We’ll be in a global prisoners dilemma, where if even one country uses superintelligence to run their country, they can win every game they’re playing. We’ll all know that, of course, and so every one is incentivised to use superintelligence to stay competitive. The question isn’t “Why would we let superintelligent AI make the decisions?” and more “How could we possibly not?”.
So, this isn’t a problem that can be solved by turning our PC’s off and on again. I imagine there is a future where we keep things aligned (god, I hope so), but it’s not the future we can rely on. AI Safety matters, requires effort, and unfortunately isn’t taken seriously enough - despite being the sort of thing we probably only have one chance at getting right.
Anyway, that’s enough dread for one day, I’m going to go play Oblivion Remastered for 8 hours.
“I am the night. I am the darkness. I am he who pickpockets your sweetroll”.
I'm still a bit confused as to why can't we just turn it off. If a paperclip maximising AI was trained to do so via reinforcement training, why can't we also use reinforcement training to make the AI subservient to humans?
Like, I guess "subservience" is too vague a term. But what if we made an off-switch which was to be accessible to some guy at all times?

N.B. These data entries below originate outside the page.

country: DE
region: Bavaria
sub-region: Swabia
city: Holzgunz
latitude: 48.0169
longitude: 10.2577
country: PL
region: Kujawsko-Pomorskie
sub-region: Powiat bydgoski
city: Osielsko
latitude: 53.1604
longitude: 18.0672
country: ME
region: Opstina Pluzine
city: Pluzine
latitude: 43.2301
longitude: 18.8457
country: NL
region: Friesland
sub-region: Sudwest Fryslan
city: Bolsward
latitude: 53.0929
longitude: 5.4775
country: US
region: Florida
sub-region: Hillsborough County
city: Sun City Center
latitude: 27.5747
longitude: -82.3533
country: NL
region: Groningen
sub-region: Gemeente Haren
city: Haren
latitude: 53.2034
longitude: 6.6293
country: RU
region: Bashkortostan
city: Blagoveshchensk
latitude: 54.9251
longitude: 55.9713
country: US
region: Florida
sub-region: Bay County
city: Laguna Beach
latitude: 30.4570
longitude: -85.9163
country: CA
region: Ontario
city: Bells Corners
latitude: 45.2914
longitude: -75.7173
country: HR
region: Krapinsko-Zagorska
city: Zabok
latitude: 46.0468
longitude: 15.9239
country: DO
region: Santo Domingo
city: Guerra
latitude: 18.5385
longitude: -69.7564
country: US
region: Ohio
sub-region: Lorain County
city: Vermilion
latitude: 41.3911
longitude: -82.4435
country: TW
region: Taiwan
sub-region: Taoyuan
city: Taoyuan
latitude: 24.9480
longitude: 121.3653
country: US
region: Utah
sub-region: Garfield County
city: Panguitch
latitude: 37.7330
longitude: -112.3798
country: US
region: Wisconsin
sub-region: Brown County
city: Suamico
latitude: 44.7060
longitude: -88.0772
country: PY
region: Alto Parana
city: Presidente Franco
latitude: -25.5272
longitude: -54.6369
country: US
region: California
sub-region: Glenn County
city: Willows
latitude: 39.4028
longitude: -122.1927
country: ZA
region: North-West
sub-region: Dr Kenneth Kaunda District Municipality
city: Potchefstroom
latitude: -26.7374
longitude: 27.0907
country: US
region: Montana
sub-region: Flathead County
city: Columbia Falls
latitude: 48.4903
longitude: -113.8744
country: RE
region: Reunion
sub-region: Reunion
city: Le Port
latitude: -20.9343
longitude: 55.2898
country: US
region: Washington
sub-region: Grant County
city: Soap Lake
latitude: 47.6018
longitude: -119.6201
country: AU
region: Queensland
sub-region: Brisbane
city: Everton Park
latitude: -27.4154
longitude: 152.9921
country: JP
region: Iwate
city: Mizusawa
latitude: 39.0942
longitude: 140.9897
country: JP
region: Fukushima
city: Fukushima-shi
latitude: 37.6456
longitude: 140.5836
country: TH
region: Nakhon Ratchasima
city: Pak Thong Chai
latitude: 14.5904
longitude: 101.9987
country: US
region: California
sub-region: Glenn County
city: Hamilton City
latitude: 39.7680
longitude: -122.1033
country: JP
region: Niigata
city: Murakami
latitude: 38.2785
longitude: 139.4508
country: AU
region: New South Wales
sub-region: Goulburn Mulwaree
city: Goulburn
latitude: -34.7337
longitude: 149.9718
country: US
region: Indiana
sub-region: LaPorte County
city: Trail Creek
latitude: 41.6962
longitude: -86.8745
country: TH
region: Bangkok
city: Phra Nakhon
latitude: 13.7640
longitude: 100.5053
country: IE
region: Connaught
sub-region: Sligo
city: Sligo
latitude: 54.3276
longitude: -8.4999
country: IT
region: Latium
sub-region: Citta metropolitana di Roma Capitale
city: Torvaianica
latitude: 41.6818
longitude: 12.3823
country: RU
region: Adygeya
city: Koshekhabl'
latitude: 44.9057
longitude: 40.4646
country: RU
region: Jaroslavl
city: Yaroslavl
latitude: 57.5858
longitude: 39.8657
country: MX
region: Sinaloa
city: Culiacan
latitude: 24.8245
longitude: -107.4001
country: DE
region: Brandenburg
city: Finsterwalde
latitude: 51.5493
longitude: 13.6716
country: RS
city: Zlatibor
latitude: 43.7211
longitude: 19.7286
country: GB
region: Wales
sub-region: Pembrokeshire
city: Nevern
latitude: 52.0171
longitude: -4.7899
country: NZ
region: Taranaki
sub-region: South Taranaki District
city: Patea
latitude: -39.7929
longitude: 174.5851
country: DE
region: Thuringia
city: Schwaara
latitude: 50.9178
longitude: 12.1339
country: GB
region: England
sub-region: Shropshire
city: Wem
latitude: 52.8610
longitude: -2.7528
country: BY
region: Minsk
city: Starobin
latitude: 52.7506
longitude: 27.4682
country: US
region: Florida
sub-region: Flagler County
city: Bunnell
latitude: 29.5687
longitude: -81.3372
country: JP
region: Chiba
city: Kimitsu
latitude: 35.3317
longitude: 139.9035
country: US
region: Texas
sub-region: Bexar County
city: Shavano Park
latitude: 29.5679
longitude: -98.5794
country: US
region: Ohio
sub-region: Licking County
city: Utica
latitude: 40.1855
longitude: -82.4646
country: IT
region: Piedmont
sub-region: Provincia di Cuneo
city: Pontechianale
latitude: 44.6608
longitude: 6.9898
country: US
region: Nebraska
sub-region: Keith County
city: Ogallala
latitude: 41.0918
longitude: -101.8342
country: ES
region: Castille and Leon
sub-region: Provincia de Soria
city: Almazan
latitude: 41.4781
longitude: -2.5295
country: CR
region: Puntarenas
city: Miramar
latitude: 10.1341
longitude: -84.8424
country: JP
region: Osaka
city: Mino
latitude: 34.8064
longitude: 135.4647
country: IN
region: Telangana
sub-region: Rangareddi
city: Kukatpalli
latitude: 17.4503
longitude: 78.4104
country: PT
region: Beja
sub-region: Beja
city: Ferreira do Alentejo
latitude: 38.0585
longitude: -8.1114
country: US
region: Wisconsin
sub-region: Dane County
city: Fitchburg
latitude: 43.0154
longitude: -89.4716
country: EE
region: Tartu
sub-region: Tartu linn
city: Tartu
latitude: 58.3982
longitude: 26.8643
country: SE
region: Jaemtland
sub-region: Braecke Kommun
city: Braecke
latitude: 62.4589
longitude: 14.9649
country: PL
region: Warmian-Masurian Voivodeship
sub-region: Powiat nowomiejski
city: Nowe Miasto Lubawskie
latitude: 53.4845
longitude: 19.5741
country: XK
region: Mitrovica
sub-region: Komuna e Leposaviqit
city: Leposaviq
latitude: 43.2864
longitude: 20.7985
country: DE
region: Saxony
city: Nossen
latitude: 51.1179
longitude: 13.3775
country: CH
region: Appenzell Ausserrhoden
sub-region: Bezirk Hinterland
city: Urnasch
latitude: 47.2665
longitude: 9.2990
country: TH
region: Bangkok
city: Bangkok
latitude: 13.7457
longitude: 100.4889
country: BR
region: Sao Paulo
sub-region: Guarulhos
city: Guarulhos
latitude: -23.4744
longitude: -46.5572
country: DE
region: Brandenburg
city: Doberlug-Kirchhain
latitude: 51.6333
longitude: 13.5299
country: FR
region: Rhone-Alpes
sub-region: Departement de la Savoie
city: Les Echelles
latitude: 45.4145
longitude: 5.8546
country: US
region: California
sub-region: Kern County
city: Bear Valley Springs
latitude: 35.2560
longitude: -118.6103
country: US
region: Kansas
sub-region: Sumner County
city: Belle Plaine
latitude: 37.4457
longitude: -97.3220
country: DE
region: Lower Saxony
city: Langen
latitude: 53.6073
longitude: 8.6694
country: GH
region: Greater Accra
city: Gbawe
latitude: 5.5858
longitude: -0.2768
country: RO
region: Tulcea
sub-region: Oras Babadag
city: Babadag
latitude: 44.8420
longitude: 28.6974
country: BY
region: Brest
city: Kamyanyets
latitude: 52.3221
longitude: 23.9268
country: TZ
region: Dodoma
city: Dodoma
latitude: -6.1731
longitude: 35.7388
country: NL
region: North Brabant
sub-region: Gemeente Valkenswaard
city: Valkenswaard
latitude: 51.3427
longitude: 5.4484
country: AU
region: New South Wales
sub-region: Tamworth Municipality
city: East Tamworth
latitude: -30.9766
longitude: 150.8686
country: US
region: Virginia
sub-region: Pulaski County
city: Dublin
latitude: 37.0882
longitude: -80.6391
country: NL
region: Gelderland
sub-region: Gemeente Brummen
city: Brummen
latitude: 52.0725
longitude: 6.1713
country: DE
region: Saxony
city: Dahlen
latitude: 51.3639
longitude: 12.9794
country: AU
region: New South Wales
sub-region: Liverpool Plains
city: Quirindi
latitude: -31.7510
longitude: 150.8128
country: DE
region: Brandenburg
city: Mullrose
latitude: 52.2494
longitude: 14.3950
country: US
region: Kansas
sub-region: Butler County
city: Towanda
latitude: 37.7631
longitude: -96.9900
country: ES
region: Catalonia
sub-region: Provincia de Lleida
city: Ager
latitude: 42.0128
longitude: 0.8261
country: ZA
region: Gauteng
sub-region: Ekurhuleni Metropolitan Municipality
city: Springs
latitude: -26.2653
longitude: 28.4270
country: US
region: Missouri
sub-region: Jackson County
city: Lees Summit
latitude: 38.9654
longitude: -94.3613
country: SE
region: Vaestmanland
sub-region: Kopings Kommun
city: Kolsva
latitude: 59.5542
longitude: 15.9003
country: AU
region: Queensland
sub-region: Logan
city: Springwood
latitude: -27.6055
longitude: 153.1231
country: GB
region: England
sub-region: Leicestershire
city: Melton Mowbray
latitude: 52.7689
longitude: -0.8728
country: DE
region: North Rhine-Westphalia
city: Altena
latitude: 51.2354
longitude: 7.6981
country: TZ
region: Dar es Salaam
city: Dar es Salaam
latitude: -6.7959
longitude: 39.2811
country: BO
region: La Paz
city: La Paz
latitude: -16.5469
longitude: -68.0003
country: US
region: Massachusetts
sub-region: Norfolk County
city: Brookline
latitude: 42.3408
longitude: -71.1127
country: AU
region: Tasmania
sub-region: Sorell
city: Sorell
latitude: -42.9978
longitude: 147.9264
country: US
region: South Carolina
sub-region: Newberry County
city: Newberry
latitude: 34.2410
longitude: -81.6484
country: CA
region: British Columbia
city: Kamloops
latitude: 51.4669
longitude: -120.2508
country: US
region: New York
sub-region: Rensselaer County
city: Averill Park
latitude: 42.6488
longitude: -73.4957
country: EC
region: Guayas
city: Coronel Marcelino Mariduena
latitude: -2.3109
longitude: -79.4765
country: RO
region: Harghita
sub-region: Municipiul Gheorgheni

And, even if these are vague terms, AI seems to have the capacity to understand fairly vague terms. Why not through reinforcement training get the AI to understand exactly what we mean by "subservience?"
I have two questions
1. "This is because when AI models are given a task, they don’t pick up on all the implied instructions that come with it. We don’t realise it, but we assume a lot of information when being given orders. If my boss tells me to send an email to a client, they don’t feel the need to say things like “Remember to sign your name at the bottom, don’t swear, and don’t CC in your mother”. This sort of thing is obvious to us, and if they did go into that much detail, I’d feel they were insulting my intelligence. AI agents, however, are very bad at picking up this sort of thing, and you need to be really specific when giving them tasks."
Sure, there are implicit assumptions in certain commands that don't come up fully written in a plain manual. And it's also true AI is not the best at detecting these cues. But, we are not talking about just AI here, we're talking about a superintelligence, a entity that should certainly have more than just a grasp of human psychology and linguistics. The variation of possible minds in any space is vast and innumerable, likewise a superintelligent AI will have an access to all possible answers, and it seems like we'll certainly program it to choose the one that makes the most sense relative to what normal humans think.
2. "To use another analogy, we don’t wipe out ant hills when we build a house because we hate ants - we do it because they’re in our way and we don’t give a shit."
Suppose moral realism is true here for the sake of argument, if that's the case, moral facts can be discovered through something akin or the same as a rational exploration of facts and ideas.
Now, also assume that there is a expanding moral circle that widens to include more and more instances of sentient life. Vegans do that with most complex non-human animals. It is certainly possible that at some point in the future, humans come to care significantly more for insects both as our understanding of morality widens, and as our technology allows us to do so.
Given this, wouldn't it possible that a superintelligence would discover a)moral facts exist, and it matters B)that despite humans being so far in the latent space of possible minds, it's still not a good thing to harm them.